De même, si l’impérialisme français s’appuie sur ses entreprises qui absorbent une partie des richesses produites ailleurs qui "s’exporte" et sur la division entre salariés en France et dans les autres pays, la recherche de soutien à l’international commence à remettre en cause cette logique et ces habitudes entretenues par le patronat et les différents gouvernements.

D’autre part, les méthodes des entreprises aéronautiques s’installant au Maghreb ajoutent à leur dossier un « management » des salariées bien marqué par des violences patriarcales afin d’intimider les travailleuses et les rendre dociles. En effet, majoritairement embauchées par le patronat dans des travails dits « fins » comme le câblage, les travailleuses sont managées de façon bien patriarcale. Considérant probablement que les femmes des pays du Maghreb seraient plus dociles, les patrons embauchent des femmes qu’ils managent y compris par le harcèlement sexuel, comme le dénonçait déjà en 2014 Sonia Jebali qui expliquait que "femme ne signifie pas soumission".

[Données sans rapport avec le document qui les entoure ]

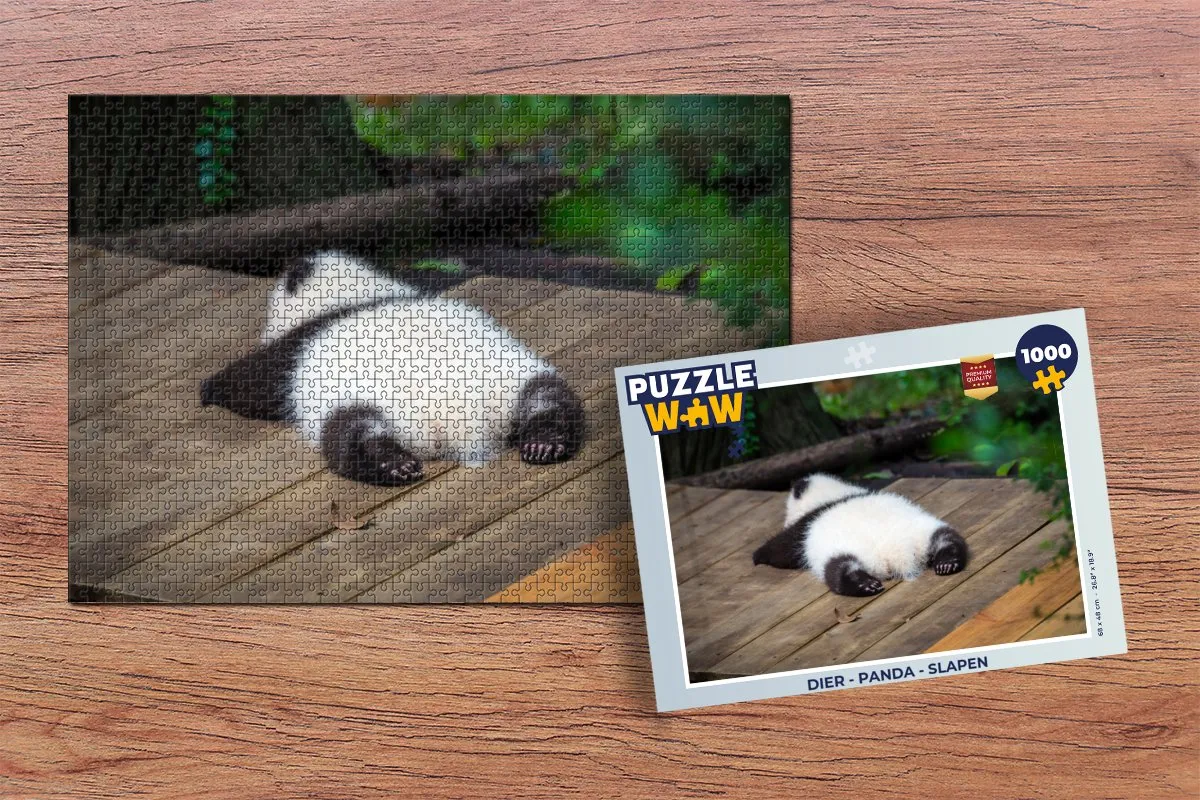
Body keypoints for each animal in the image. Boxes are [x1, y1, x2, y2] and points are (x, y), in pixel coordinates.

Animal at [200, 251, 585, 486]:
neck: (355, 294)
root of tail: (452, 418)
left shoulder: (298, 348)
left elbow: (253, 381)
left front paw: (210, 389)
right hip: (512, 377)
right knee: (549, 397)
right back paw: (545, 441)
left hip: (352, 401)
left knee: (349, 434)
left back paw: (389, 463)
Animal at [752, 473, 968, 596]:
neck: (833, 495)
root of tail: (896, 552)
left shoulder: (805, 526)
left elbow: (782, 549)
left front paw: (758, 556)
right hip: (923, 530)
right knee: (946, 538)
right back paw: (947, 562)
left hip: (841, 550)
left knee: (838, 569)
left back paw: (864, 585)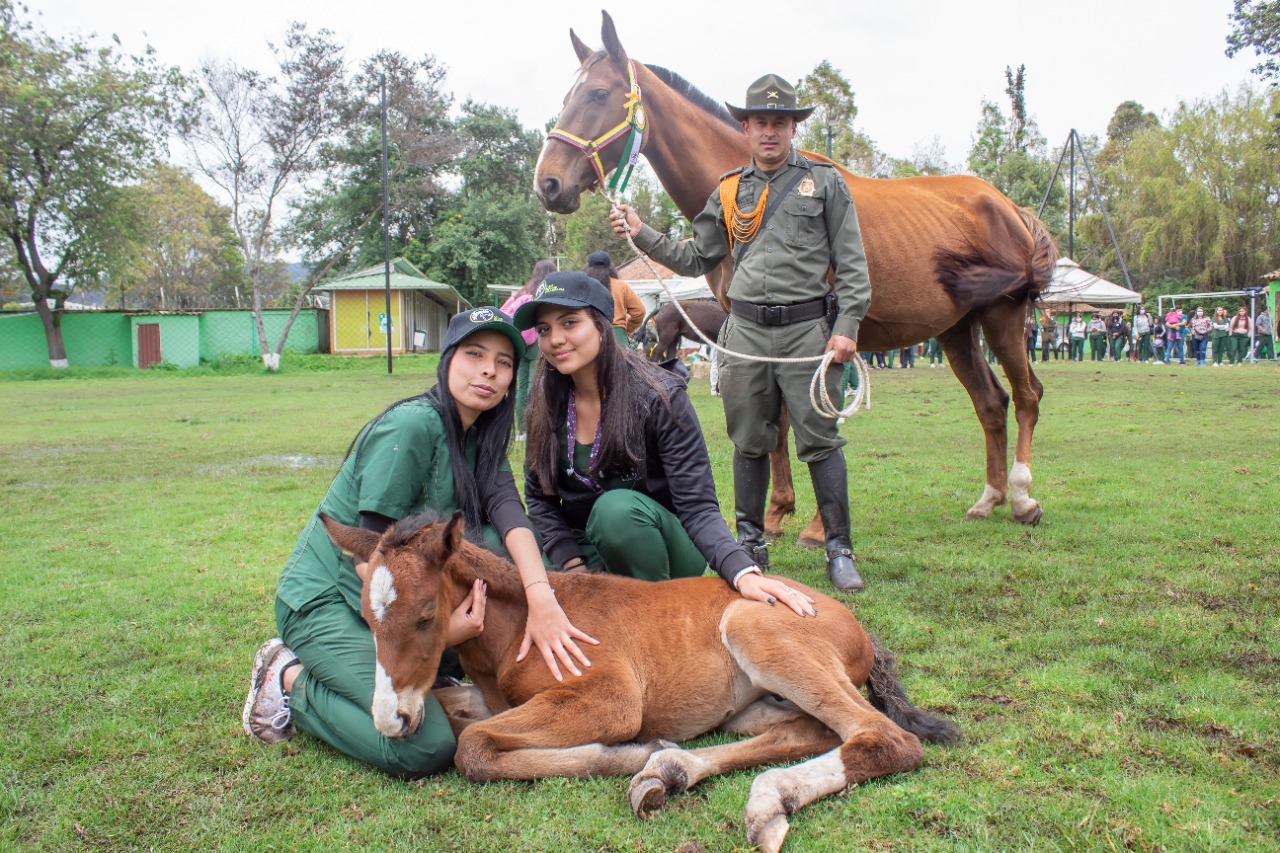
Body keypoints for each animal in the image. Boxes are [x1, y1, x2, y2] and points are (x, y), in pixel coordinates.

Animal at [320, 512, 962, 850]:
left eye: (427, 614)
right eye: (367, 616)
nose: (391, 720)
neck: (523, 625)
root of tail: (860, 629)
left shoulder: (610, 699)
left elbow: (472, 747)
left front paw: (622, 753)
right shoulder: (488, 696)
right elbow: (457, 711)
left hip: (754, 626)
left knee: (886, 738)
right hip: (755, 707)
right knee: (808, 732)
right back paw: (682, 773)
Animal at [535, 11, 1054, 537]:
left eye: (599, 94)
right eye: (567, 97)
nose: (548, 183)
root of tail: (1008, 206)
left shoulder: (827, 336)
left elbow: (817, 421)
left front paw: (820, 526)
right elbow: (776, 424)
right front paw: (776, 511)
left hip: (1003, 317)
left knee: (1027, 395)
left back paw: (1022, 496)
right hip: (957, 330)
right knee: (990, 403)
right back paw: (989, 498)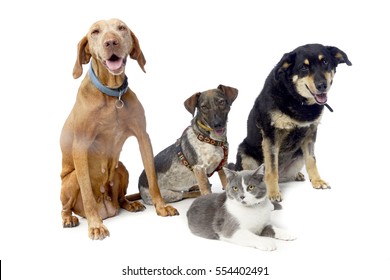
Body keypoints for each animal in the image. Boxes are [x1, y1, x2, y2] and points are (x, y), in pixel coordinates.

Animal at [59, 18, 178, 240]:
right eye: (95, 32)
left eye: (121, 28)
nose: (111, 42)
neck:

A l’approche de la journée internationale de lutte pour les droits des femmes, le 8 mars, l’exemple des travailleuses de Latécoère en Tunisie qui se battent pour leur droit au travail, les violences patriarcales et leur dignité devrait être connu et revendiqué partout. Et cela notamment dans un contexte marqué par une crise sanitaire et économique qui touche davantage les femmes du fait d’être surreprésentées dans les franges les plus précaires et dans les secteurs de « première ligne ».

10 ans après la chute de Ben Ali, et alors que la jeunesse a manifesté récemment en bravant couvre-feu et répression, sans parler des luttes paysannes du Sud du pays, les ouvrières de Latécoère pourraient être un acteur supplémentaire dans la situation, qui puisse relever la tête, alors que "rien n’a changé" depuis la chute du président Ben Ali en janvier 2011.